Ben vengano dunque colazioni, aperitivi, e in quest’ottica alcune novità che interesseranno il Polo del ‘900 nei prossimi mesi, come il bookshop e la caffetteria che arriveranno ad animare gli spazi culturali, e il rinnovamento del cortile, che in estate ospiterà serate di cinema, teatro, musica e spettacolo. Il coinvolgimento del pubblico è infatti una priorità necessaria agli scopi culturali del Polo. Uno dei progetti accolti con più entusiasmo dal target coinvolto è non a caso lo Young Board, bando annuale riservato ai giovani, sviluppato da un’idea del Centro Gobetti e che coinvolgerà una trentina di ingegneri, filosofi, storici, scienziati tra i 19 e i 25 anni. A loro il compito, il prossimo 26 maggio, di animare con contenuti, domande e feedback la speciale maratona che il Polo proporrà per le elezioni europee. Secondo Bollo infatti «i giovani che parteciperanno a questa iniziativa coinvolgeranno gli amici, e anziché cinque ragazzi ne arriveranno trenta interessati ad ascoltare discorsi sull’Europa». 

La dinamica che regola le attività del Polo del ‘900 di Torino è inusuale rispetto ai modelli di gestione culturale italiani. Il direttore spiega infatti che ciascuno dei 19 enti che ne fanno parte mantiene la propria autonomia, mentre il Polo ha una serie di obblighi statutari come la gestione degli edifici e il coordinamento. «Sono i singoli enti a scegliere la propria programmazione culturale e le linee di sviluppo, gli ospiti e le attività didattiche e di ricerca – prosegue Bollo – lo fanno usando gli spazi del Polo ma non solo, in una dinamica che vuole superare la logica del condominio dove ognuno è isolato. La collaboraizone e integrazione si svolge invece concretamente grazie al persona che lavora in parte qui e in parte in sedi distaccate, portando al Polo competenze specifiche per gli archivi e le biblioteche, e poi con la progettazione integrata e condivisa che dà vita a cinque progetti.

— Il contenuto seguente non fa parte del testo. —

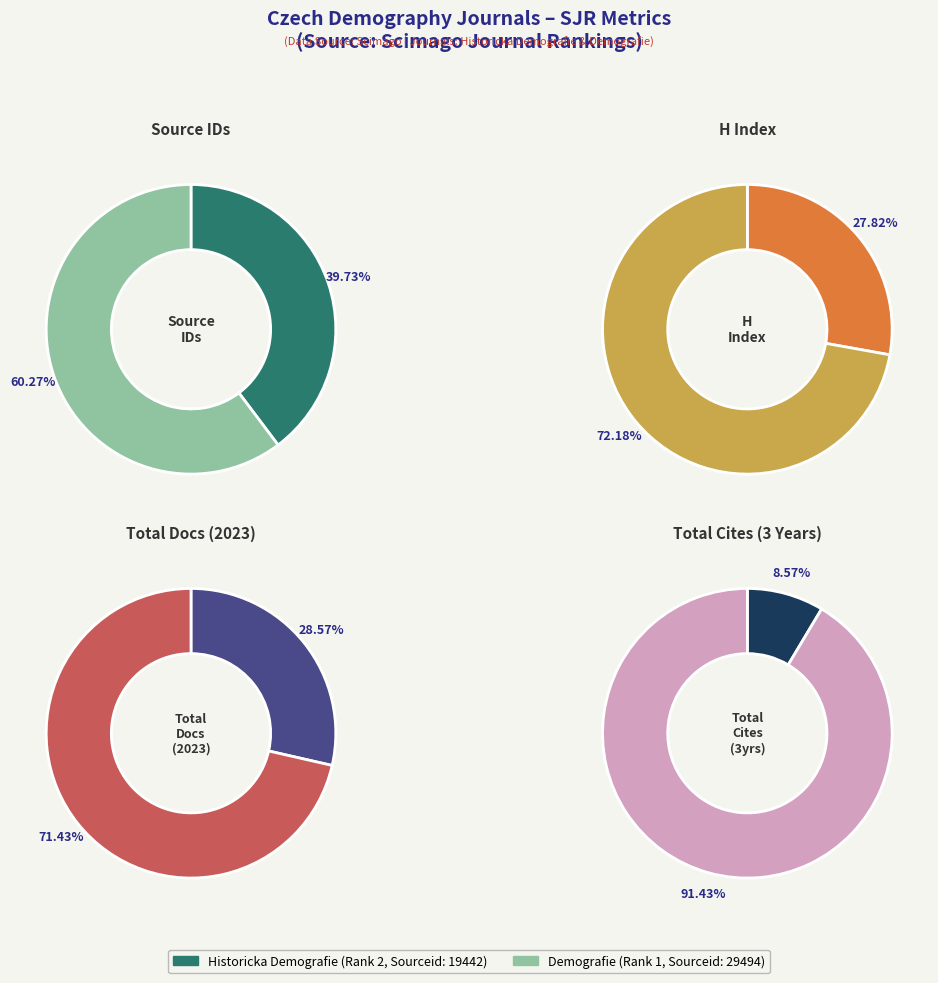

Is it true that Demografie (Rank 1) is 72% of the pie?

False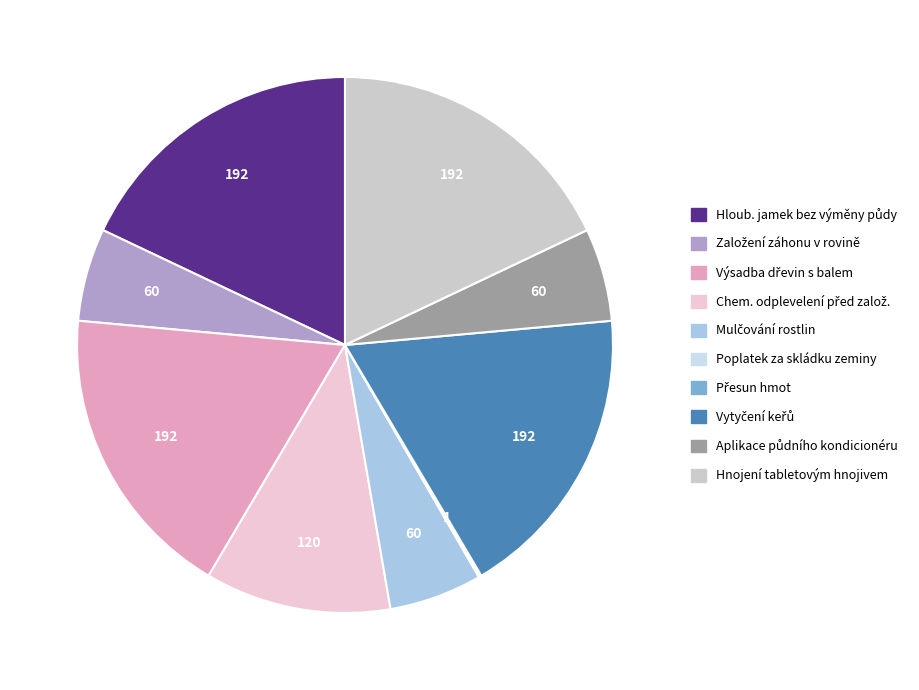

What is the smallest slice in the pie chart?

Poplatek za skládku zeminy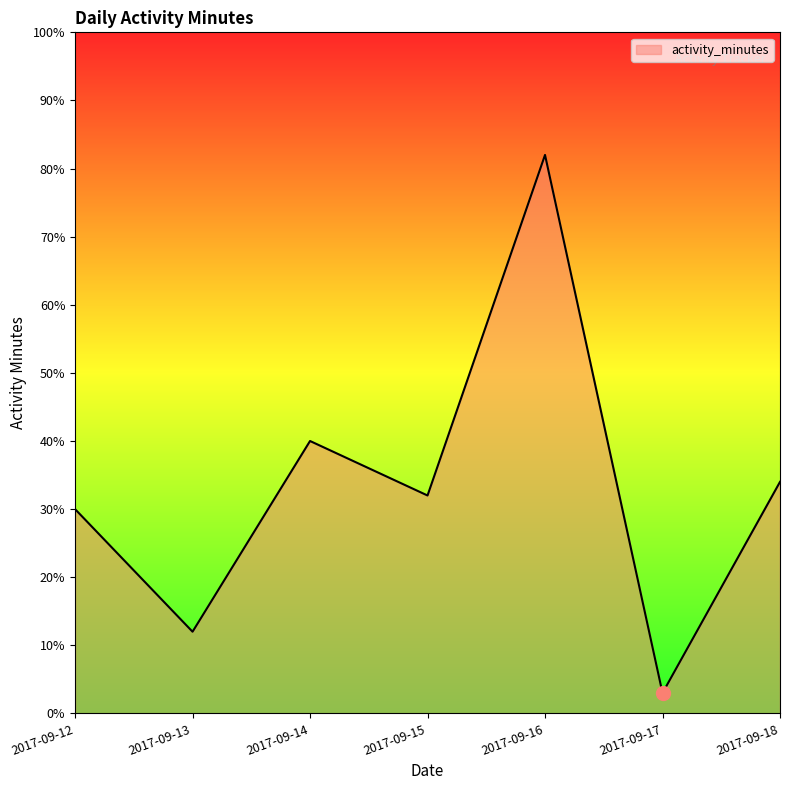

Where is the data nearest to the value 42?

2017-09-14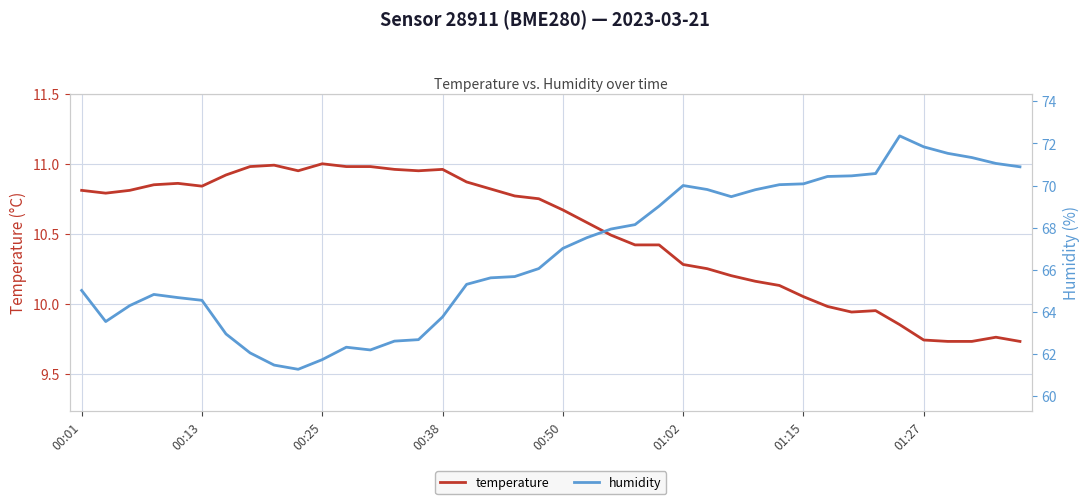

Rank the series at 34 from lowest to highest value.

temperature, humidity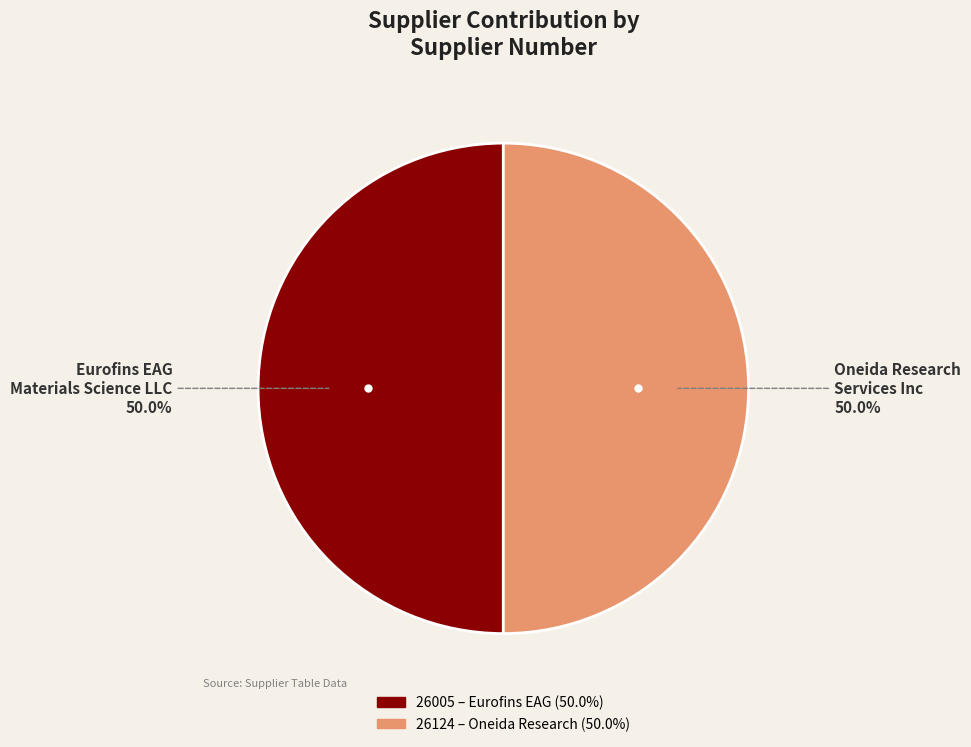

How many segments does this pie chart have?

2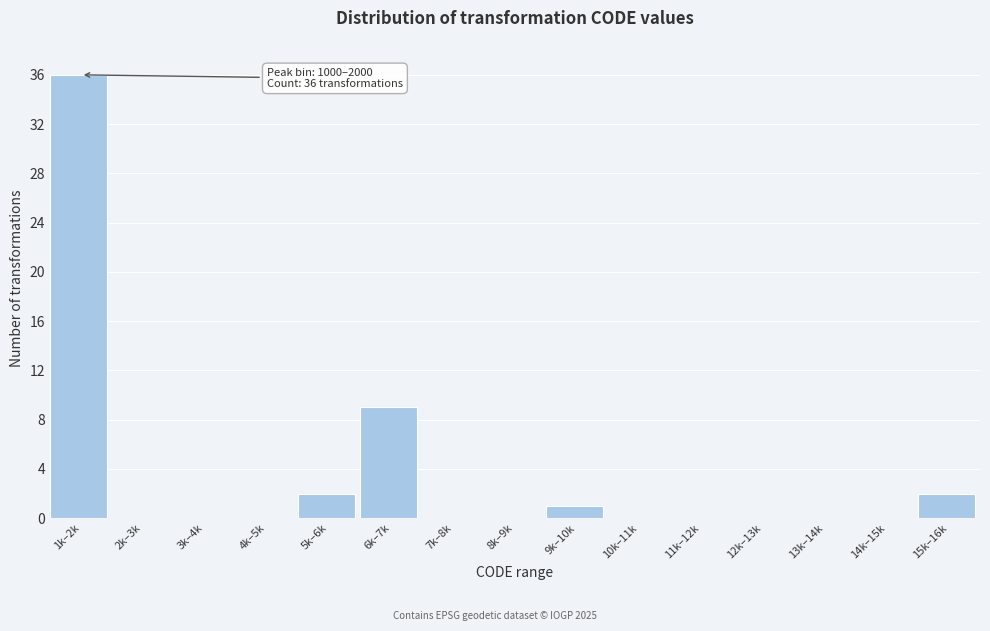

Reading right to left, what are all the values shown in this chart?

15k–16k=2	14k–15k=0	13k–14k=0	12k–13k=0	11k–12k=0	10k–11k=0	9k–10k=1	8k–9k=0	7k–8k=0	6k–7k=9	5k–6k=2	4k–5k=0	3k–4k=0	2k–3k=0	1k–2k=36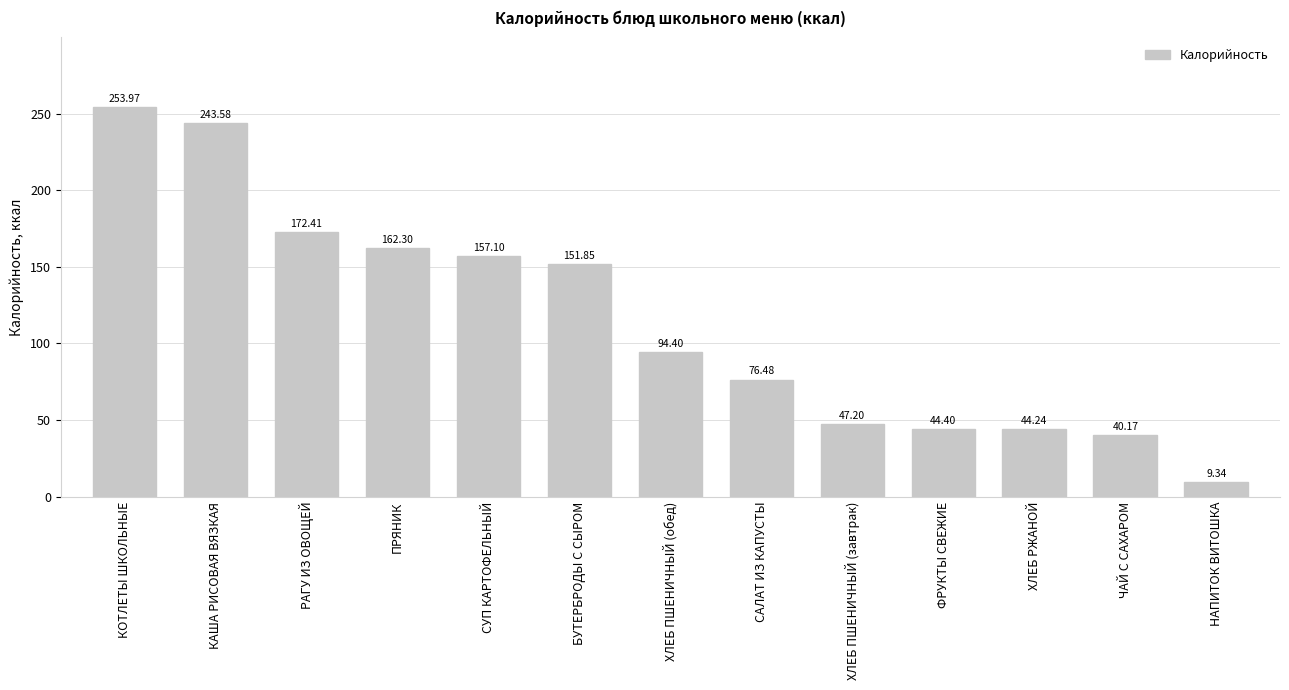

Rank the categories by value from highest to lowest.

КОТЛЕТЫ ШКОЛЬНЫЕ, КАША РИСОВАЯ ВЯЗКАЯ, РАГУ ИЗ ОВОЩЕЙ, ПРЯНИК, СУП КАРТОФЕЛЬНЫЙ, БУТЕРБРОДЫ С СЫРОМ, ХЛЕБ ПШЕНИЧНЫЙ (обед), САЛАТ ИЗ КАПУСТЫ, ХЛЕБ ПШЕНИЧНЫЙ (завтрак), ФРУКТЫ СВЕЖИЕ, ХЛЕБ РЖАНОЙ, ЧАЙ С САХАРОМ, НАПИТОК ВИТОШКА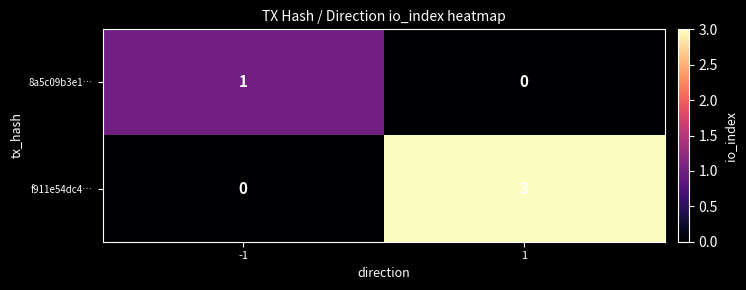

What is the maximum value for f911e54dc4…?

3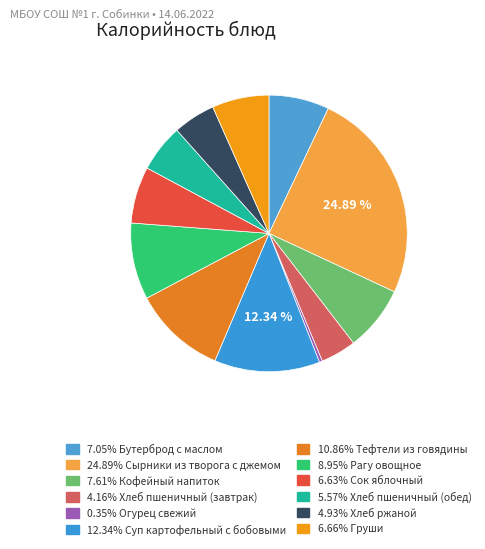

Is there a majority slice in this chart?

No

È una dinamica che vede insieme autonomie e coordinamento, nella prospettiva di ottenere un impatto complessivo superiore a quella che sarebbe la somma delle singole parti».

I numeri premiano questo approccio, con settantamila presenze registrate in un anno e la felice novità del Premio cultura di gestione 2019 promosso da Federcultura. Una sorpresa bellissima, come conferma Bollo: «nessuno se lo aspettava, era il primo anno vero di vita per noi e abbiamo partecipato senza troppe speranze. Le motivazioni del premio ci dicono che siamo riusciti a far passare il messaggio: nel contesto italiano questo modello sarà esemplare e replicabile, e potrà funzionare su altre scale perché riguarda problemi comuni del sistema culturale. A febbraio, per esempio, siamo stati invitati dal Mibac per un ciclo sui progetti dei sistemi museali in cui sono stati citati Brera, la rete museale del Lazio, e il Polo del ‘900, proprio per raccontare una creatura ibrida, diversa e collaborativa». Tra le potenzialità del Polo, il direttore non manca di sottolineare la possibilità di costruire un sistema manageriale con funzioni molto definite e, soprattutto, caratterizzato dalla presenza di personale tra i 30 e 40 anni, scelta che ha portato avanti una nuova generazione di manager della cultura.

Sotto la cortina di discrezione tipicamente sabauda, il Polo si sviluppa e allarga le proprie attività spesso senza il clamore che ci si aspetterebbe. Ma in fondo anche questa è Torino, una città che, anche secondo il direttore Alessandro Bollo, si è sempre distinta per uno sguardo positivo sulla sperimentazione, i nuovi modelli di gestione, collaborazione, integrazione e i rapporti tra pubblico e privato. «Penso non sia un caso che una realtà del genere sia nata a Torino con questa modalità – è la riflessione di Bollo – forse altrove avrebbe avuto un’eco più forte, ma è nel dna di Torino sperimentare modelli di questo tipo».